I still like Anthuriums, I don't care what you say. :^P Mostly what I like about them is the combination of the foliage (which I'm very fond of) and the fact that they're relatively easy (for me) to bring into bloom. I'm really fairly happy, most of the time, to stick to leaves, and not worry about whether a plant is going to flower or not, but that doesn't mean I don't still like it if they do, and even if the texture might not appeal to you, the colors are frequently pretty rich and interesting. At least to me.

Nell Jean:

But does attending a funeral show respect to the deceased or comfort the bereaved? Dad said nobody seemed very comforted, and I can't imagine the deceased really cares who does or doesn't show up.

With most flowers, the anticipation of the flower is better than the flower itself (I might make an exception for scented flowers like Gardenia or Oncidium). Though some of the large-flowered Anthuriums are pretty impressive to me when fully opened, if to nobody else.

CelticRose said...

I'm sorry to hear you and your family are going through difficult times, Mr. S. :-(

I hope things get better for you soon.

Karen715 said...

I can only repeat what Celtic Rose said. I'm sorry that you are going through this, and hope things will get better, all around.

Anonymous said...

Mr S, you have my sympathy and so does your family. I hope that your whole family, both your staunch allies and the people you cannot come out to, find some peace doing whatever it is that each of them really loves.

You folks aren't alone in having deaths in the family that will have repercussions much later, and in having some funerals that fail to bring comfort or peace.

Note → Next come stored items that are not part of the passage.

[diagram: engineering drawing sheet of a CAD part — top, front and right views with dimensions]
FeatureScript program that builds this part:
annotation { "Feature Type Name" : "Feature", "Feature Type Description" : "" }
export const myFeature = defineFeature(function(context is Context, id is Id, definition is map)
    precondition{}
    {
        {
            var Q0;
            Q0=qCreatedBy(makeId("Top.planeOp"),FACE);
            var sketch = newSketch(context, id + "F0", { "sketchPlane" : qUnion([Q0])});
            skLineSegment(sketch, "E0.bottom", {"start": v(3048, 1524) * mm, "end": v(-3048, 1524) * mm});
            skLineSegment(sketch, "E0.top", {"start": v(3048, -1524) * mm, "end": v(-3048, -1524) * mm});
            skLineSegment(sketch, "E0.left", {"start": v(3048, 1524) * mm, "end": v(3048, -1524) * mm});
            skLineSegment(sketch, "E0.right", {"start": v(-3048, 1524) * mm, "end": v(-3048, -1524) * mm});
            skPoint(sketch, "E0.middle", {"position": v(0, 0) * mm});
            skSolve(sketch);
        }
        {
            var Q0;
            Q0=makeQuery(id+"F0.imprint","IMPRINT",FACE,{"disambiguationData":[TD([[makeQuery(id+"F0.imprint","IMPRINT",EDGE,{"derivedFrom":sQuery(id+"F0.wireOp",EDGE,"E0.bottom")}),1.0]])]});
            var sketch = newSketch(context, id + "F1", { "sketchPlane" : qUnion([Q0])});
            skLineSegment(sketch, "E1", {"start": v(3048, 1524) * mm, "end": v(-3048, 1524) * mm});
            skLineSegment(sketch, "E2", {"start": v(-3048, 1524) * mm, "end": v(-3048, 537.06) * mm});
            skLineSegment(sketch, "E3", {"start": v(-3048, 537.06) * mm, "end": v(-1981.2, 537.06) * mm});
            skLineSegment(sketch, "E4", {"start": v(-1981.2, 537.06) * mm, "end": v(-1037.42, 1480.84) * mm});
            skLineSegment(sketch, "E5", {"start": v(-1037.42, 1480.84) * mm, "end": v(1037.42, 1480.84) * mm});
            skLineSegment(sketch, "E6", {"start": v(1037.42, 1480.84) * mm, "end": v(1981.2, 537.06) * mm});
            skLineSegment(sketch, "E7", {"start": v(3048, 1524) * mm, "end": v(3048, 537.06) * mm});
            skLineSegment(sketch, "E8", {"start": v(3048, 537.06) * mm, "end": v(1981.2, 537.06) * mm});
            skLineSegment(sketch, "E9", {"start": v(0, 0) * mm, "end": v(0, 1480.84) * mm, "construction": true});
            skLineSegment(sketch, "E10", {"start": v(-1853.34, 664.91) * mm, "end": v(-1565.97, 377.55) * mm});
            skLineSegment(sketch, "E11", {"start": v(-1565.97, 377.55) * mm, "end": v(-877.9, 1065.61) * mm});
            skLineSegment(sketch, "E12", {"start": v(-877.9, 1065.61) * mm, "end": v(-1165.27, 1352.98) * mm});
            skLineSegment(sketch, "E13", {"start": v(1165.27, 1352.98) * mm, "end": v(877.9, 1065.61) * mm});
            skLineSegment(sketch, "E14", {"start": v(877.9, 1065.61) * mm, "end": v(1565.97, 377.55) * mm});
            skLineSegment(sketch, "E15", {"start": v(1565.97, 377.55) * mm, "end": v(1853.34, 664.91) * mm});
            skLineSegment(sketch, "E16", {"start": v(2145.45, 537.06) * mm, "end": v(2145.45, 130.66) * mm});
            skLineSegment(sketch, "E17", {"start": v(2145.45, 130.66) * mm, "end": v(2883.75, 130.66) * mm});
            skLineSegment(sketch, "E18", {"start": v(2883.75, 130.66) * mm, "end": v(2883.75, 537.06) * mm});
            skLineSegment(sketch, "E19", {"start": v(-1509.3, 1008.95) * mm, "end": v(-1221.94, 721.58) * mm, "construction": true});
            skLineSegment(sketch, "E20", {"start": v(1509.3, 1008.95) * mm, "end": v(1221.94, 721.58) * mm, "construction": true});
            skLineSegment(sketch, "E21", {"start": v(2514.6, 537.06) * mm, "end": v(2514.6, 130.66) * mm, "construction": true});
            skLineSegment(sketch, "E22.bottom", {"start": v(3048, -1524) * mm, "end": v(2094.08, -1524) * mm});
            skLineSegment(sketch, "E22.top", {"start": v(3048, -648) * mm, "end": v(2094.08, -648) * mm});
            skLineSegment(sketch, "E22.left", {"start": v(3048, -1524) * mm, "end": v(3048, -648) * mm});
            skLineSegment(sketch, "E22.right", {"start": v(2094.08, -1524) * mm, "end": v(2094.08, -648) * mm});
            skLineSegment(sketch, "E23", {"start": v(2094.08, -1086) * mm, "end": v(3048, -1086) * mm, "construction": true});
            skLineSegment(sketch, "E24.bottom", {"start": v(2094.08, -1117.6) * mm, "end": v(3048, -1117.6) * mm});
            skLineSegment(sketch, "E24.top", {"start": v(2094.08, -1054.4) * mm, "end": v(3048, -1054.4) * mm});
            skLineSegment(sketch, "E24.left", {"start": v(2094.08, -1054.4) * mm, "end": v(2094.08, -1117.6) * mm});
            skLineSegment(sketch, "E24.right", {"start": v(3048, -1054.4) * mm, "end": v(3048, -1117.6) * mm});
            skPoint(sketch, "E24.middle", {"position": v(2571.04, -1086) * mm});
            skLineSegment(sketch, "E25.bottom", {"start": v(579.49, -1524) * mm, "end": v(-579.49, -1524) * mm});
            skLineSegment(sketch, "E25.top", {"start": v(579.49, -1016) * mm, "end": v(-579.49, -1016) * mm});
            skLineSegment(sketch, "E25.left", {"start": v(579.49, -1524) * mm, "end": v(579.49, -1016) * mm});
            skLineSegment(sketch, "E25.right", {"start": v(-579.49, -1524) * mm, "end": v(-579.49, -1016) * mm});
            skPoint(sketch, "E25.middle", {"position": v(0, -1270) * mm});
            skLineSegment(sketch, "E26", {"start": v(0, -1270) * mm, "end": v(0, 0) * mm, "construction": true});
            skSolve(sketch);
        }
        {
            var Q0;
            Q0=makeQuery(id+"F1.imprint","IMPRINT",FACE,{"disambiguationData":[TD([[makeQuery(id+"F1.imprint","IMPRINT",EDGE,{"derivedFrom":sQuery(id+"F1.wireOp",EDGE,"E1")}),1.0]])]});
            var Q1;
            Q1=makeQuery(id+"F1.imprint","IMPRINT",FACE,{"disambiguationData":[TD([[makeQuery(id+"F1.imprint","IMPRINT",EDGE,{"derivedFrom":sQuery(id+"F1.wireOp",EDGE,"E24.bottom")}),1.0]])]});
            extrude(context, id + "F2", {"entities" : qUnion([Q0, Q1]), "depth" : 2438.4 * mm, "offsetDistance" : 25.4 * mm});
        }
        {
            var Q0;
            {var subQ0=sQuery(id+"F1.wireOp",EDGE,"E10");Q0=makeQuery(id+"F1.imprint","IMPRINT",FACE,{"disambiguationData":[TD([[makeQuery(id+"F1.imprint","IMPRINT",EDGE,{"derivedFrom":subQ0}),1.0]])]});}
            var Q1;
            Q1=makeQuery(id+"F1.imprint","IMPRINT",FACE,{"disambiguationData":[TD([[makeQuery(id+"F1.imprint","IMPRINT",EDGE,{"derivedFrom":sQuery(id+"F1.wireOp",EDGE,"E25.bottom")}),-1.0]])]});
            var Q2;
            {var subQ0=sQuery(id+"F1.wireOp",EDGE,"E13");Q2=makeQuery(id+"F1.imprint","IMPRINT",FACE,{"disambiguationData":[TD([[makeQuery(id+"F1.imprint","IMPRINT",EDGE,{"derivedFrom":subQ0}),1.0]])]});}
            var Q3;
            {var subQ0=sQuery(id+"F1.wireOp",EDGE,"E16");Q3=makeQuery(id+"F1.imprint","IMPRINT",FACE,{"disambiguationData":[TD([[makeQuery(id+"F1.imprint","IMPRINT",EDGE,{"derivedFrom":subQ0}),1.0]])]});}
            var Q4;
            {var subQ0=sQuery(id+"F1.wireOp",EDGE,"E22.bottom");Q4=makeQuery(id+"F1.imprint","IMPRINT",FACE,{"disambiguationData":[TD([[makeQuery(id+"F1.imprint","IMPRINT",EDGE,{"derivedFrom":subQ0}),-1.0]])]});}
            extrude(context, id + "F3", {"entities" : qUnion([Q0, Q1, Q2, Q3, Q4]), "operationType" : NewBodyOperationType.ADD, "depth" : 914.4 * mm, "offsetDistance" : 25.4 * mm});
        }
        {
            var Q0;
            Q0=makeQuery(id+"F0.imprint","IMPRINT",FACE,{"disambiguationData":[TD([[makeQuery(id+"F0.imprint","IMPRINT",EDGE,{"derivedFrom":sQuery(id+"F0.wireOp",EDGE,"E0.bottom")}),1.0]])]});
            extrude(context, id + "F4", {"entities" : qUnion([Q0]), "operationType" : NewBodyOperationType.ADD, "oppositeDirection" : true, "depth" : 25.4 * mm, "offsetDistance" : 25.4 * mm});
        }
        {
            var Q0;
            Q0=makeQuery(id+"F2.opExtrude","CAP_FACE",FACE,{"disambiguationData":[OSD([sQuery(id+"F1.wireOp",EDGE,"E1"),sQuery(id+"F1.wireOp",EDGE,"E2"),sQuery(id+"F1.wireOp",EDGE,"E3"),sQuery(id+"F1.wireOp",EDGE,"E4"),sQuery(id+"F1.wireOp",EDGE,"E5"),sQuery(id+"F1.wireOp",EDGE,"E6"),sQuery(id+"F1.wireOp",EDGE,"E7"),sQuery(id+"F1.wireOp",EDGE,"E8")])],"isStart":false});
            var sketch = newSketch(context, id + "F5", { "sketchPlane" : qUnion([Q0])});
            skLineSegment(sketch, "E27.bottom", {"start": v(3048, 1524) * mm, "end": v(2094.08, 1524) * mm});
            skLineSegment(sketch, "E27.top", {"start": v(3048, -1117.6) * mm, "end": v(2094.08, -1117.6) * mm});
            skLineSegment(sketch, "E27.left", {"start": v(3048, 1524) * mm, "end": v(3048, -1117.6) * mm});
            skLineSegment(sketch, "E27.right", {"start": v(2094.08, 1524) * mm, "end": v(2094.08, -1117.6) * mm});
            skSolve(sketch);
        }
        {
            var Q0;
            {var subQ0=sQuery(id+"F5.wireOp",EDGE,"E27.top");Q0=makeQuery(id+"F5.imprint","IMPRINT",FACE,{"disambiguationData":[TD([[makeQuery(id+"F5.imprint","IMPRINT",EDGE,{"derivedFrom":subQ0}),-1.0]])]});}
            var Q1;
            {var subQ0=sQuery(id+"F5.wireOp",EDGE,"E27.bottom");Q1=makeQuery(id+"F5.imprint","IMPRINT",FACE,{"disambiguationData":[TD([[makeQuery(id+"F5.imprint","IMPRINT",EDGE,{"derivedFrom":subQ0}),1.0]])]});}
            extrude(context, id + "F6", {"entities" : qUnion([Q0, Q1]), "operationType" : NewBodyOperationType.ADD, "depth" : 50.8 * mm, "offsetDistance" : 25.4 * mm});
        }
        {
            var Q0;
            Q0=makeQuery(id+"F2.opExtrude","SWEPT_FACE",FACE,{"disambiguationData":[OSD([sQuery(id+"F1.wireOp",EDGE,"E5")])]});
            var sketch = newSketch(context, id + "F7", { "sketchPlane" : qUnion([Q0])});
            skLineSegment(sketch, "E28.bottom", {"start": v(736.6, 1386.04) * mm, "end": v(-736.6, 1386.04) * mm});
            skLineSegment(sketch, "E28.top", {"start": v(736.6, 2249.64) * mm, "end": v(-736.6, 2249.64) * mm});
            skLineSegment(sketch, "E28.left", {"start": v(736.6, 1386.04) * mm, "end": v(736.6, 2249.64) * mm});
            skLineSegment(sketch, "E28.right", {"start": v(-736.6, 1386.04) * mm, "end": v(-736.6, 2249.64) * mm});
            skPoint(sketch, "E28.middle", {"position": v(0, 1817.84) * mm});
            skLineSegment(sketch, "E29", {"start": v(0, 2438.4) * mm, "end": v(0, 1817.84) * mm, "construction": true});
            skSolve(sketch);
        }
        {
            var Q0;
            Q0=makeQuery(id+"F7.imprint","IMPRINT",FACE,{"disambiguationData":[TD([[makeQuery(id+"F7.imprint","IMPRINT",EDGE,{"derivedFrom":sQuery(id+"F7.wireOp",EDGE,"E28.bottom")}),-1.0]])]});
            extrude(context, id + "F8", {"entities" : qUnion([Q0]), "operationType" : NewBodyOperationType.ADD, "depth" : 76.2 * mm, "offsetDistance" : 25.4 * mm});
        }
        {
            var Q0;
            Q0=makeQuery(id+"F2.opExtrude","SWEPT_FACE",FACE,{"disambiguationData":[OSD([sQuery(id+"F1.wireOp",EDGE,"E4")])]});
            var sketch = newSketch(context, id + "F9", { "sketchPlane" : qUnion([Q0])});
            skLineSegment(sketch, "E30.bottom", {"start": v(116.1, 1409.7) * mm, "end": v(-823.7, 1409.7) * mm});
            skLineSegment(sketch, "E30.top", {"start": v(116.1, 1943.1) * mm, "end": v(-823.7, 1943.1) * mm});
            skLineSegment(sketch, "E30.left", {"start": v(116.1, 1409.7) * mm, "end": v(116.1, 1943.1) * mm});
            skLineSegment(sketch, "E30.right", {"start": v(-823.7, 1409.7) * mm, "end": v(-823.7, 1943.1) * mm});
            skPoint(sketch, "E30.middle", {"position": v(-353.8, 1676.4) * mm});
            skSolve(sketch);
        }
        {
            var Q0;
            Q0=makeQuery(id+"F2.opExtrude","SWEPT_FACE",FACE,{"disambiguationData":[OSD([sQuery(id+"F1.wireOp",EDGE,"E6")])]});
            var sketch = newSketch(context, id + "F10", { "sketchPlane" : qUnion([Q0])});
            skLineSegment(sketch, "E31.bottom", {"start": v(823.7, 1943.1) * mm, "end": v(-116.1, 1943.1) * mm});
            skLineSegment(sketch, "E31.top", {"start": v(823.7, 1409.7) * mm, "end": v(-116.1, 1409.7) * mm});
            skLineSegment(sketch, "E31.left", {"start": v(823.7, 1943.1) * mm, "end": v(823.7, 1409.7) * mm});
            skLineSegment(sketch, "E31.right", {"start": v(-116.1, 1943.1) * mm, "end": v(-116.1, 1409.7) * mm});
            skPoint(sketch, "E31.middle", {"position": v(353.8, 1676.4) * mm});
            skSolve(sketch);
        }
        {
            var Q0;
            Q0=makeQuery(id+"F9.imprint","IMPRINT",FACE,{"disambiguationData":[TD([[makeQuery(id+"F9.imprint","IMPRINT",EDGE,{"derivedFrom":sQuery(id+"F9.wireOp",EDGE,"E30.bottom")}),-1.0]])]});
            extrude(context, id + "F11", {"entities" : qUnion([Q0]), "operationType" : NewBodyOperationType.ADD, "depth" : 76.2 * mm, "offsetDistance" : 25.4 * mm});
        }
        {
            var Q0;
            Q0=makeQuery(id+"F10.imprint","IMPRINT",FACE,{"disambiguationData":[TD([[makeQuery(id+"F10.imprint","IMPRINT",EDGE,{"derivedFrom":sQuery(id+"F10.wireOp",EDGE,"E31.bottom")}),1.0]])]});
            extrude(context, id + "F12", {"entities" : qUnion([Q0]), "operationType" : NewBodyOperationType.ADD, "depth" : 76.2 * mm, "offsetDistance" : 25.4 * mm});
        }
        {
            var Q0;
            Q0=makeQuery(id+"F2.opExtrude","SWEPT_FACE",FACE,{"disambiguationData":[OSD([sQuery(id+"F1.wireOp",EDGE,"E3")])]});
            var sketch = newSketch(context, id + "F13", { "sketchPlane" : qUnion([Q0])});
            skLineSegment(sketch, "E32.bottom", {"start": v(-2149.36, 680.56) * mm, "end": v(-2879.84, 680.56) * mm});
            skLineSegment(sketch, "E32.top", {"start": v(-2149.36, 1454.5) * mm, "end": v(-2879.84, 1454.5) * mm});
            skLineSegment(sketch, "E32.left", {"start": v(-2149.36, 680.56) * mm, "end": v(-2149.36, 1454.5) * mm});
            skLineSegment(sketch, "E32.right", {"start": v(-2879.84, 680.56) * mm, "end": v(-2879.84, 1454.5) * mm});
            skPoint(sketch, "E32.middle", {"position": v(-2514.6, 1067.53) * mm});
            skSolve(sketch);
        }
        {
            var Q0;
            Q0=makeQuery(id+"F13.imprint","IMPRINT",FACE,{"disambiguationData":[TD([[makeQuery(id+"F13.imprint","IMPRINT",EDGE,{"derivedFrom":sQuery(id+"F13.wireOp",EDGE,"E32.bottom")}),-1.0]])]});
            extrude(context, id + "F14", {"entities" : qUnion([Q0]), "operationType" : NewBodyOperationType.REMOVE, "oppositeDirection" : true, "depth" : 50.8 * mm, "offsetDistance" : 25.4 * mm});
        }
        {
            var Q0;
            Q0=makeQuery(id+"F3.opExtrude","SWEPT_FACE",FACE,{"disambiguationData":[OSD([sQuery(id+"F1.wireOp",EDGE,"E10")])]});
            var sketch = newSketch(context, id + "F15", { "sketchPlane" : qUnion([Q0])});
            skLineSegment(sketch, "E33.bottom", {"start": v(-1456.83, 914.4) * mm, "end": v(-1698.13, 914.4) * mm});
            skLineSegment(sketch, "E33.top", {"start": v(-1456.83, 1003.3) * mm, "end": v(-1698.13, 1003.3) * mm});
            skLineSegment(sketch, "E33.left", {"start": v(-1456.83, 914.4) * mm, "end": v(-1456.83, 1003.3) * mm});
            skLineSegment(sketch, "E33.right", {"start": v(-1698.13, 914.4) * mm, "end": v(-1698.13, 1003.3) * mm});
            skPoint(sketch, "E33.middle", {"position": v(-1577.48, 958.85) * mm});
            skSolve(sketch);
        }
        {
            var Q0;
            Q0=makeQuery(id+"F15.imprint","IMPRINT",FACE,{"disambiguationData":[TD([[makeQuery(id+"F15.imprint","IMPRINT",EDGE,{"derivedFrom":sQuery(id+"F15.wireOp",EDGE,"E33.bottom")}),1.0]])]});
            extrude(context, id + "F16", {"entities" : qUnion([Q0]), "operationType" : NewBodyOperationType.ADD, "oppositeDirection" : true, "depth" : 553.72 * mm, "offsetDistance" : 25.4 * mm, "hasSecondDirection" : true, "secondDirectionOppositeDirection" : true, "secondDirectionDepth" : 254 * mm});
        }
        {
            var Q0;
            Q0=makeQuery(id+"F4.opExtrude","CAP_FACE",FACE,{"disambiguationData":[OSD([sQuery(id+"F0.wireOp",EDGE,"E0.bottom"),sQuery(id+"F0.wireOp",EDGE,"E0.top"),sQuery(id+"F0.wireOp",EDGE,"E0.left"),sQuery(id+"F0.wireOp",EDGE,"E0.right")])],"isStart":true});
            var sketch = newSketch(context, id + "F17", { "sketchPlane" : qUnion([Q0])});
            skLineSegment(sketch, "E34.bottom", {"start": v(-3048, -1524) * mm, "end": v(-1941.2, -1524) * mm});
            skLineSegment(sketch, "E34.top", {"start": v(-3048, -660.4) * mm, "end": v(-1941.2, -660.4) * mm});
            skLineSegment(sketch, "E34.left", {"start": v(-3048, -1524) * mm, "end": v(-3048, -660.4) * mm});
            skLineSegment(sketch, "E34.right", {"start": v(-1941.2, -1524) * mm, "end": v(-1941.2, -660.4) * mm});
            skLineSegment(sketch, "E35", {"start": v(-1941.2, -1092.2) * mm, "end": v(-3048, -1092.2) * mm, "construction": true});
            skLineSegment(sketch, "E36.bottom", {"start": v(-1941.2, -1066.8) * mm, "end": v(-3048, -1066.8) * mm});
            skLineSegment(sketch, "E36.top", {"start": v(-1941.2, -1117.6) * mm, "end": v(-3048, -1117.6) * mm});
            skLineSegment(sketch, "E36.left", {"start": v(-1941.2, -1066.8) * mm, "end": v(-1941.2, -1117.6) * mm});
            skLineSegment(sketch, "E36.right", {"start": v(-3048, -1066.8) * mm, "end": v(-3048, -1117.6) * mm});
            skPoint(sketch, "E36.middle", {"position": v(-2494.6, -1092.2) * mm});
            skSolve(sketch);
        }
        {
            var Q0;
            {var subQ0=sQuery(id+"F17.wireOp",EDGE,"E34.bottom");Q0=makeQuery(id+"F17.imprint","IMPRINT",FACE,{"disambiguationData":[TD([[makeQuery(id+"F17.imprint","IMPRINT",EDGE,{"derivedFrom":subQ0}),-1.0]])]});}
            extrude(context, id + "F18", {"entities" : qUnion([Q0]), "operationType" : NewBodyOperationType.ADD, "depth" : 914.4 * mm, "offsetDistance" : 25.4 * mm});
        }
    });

I've been to some funerals that definitely failed to comfort the bereaved, and they're the saddest. I hope that we continue to evolve away from that, but some folks are pretty brittle in their grief and push others into a forced march of "This is how it is supposed to be done."

Once all the relatives have gone home and the funeral is long over, loneliness can be a terrible beast for people who are still grieving. A thoughtful letter or two might be a great way to channel your feelings into something comforting for a relative. They are very hard letters to write, but you certainly have the writing talent, and the point is really to make a person feel their hardship isn't forgotten. It's an option, if you're still feeling like you're not sure what to do.

Claude said...

I'm very sorry to hear about your families loss... It's difficult when people die so young.